I realize she’s right. We’ve lived next door to each other for years, and I consider her a friend, even if we don’t share secrets. We don’t have to. She understands me because we’re the same somehow, even if she’s quiet and shy and I’m loud and prone to getting picked up by the cops. We never judge each other for our differences. I don’t think she’s weak because I know better, even if I’d do things differently. I don’t know her life, but I know she has her reasons, just like I have mine.
And she has her reasons for never having invited me in, I’m sure. She’s come into my house before, but not my bedroom. That’s a boundary she’s always respected. Now, I don’t feel protective of my room. It doesn’t feel like mine, the only thing I have in the world. It’s just a place to sleep now. It doesn’t belong to me any more than I belong to it.
“Need help?” Blue asks after an awkward silence.
“Sure,” I say. “Want to help me put the bed back together?”
After the bed’s back in order, we make quick work of folding the clothes and shoving the notebooks and random school crap under the bed or in the trash. I tell her about my mom while we work. Somehow, it’s easier to talk to her now. I don’t know if it’s because she’s on my turf, or because I don’t belong in her world anymore, or because I’ve gotten used to talking now that I have friends and have let people get close.
When we’re done, we sit on my twin bed with our backs to the wall, smoke a cigarette, and talk about the Brody Villines poster we found in my closet, crumpled and crushed, and how we used to love his music, and about living at Royal’s, and school. Then she tells me Olive is at a friend’s house, and I offer to take Blue to pick her up. As soon as we turn onto Mill Street afterwards, I spot Royal’s Rover in my driveway.
I wave to old Mr. Thomas across the street and pull up along the side of the road.
“Is there somewhere I can find you next time?” Blue asks. “If he takes you home again…”
I give her his address and ask her to call the cops if she sees Bobby Dale around my house.

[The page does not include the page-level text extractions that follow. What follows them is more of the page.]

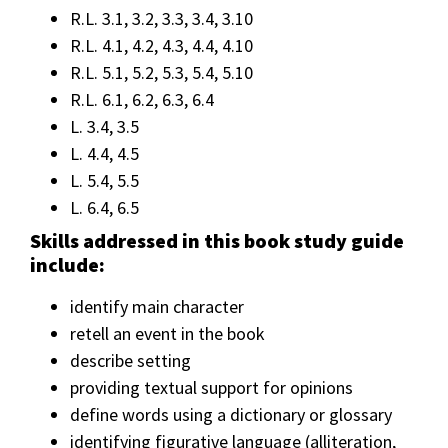
R.L. 3.1, 3.2, 3.3, 3.4, 3.10
R.L. 4.1, 4.2, 4.3, 4.4, 4.10
R.L. 5.1, 5.2, 5.3, 5.4, 5.10
R.L. 6.1, 6.2, 6.3, 6.4
L. 3.4, 3.5
L. 4.4, 4.5
L. 5.4, 5.5
L. 6.4, 6.5
Skills addressed in this book study guide
include:
identify main character
retell an event in the book
describe setting
providing textual support for opinions
define words using a dictionary or glossary
identifying figurative language (alliteration,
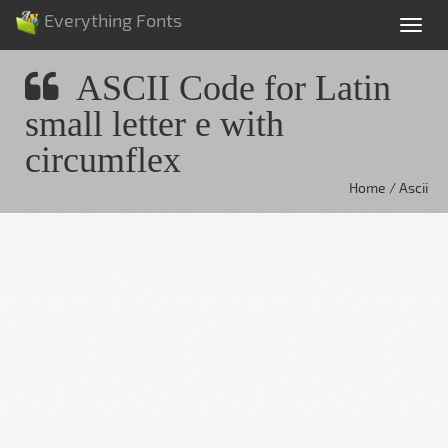
Everything Fonts
Tog
nav
ASCII Code for Latin
small letter e with
circumflex
Home / Ascii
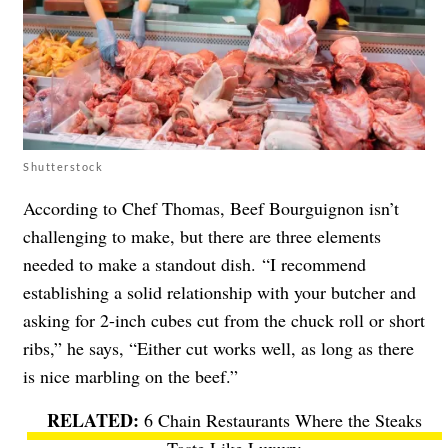
Shutterstock
According to Chef Thomas, Beef Bourguignon isn’t
challenging to make, but there are three elements
needed to make a standout dish. “I recommend
establishing a solid relationship with your butcher and
asking for 2-inch cubes cut from the chuck roll or short
ribs,” he says, “Either cut works well, as long as there
is nice marbling on the beef.”
6 Chain Restaurants Where the Steaks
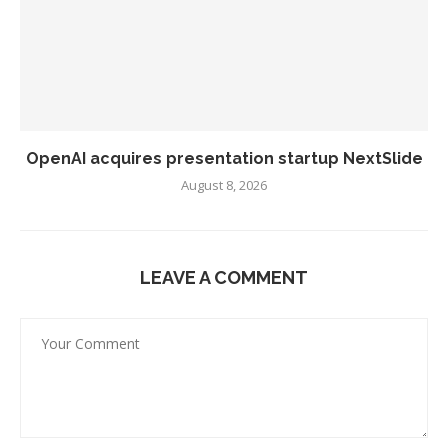
OpenAI acquires presentation startup NextSlide
August 8, 2026
LEAVE A COMMENT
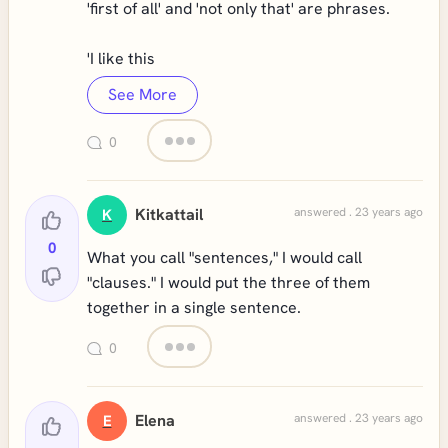
'first of all' and 'not only that' are phrases.
'I like this
See More
0
Kitkattail
answered . 23 years ago
K
0
What you call "sentences," I would call
"clauses." I would put the three of them
together in a single sentence.
0
Elena
answered . 23 years ago
E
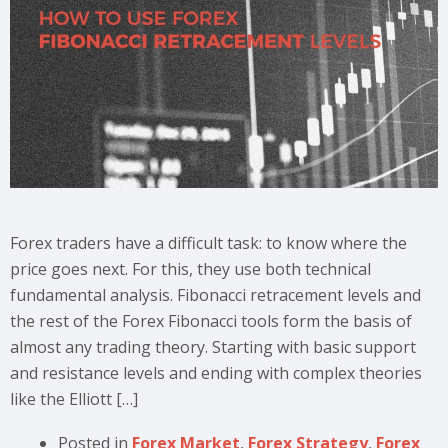
Forex traders have a difficult task: to know where the
price goes next. For this, they use both technical
fundamental analysis. Fibonacci retracement levels and
the rest of the Forex Fibonacci tools form the basis of
almost any trading theory. Starting with basic support
and resistance levels and ending with complex theories
like the Elliott […]
Posted in
Forex Market
,
Forex Strategy
,
Forex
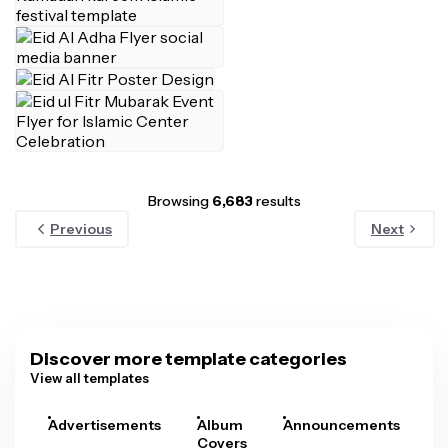
Browsing
6,683
results
Previous
Next
Discover more template categories
View all templates
Advertisements
Album
Announcements
A
Covers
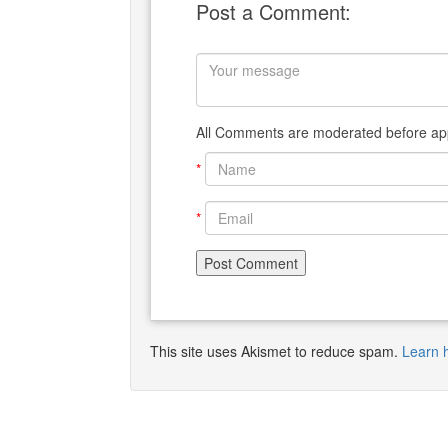
Post a Comment:
All Comments are moderated before app
*
*
This site uses Akismet to reduce spam.
Learn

Then she and Olive cross the lawn to their house, and I walk up beside Royal’s car. It’s empty. I find him lying on my bed, his ankles crossed, his arm propped under his head on my pillow.
“Making yourself at home?” I ask, dropping my keys on the dresser and pulling my gun out of my skirt to set it beside them.
“Your home is my home,” he says.
“I think you said the opposite.”
“If you’re staying here, I’m staying here.”
I roll my eyes. “Right. Royal Dolce living on Mill Street.”
“I’d live under a bridge if that’s where you were living. Now shut up and get over here and sit on my face.”
“You’re actually going to stay here?” I ask, staring at him.
“What about it?”
“Royal,” I say, leaning back on the edge of the dresser and crossing my arms over my chest. “In case you hadn’t noticed, this place is a hovel.”
“Noticed, didn’t care,” he says. “You can come home, or you can accept that I’m going to be here until you do.”
“Did Baron tell you why I left?” I ask carefully.
Royal doesn’t do well with betrayal. I know that for fucking sure. And even though he’s not acting pissed, and he’s not one for faking it, I have to make sure. I’m not sure he trusts Baron any more than he trusts me, but I’m not risking anything.
“No,” he says, sitting up and swinging his legs off the bed, a frown darkening his expression. “He wasn’t home. Why? What’d he do?”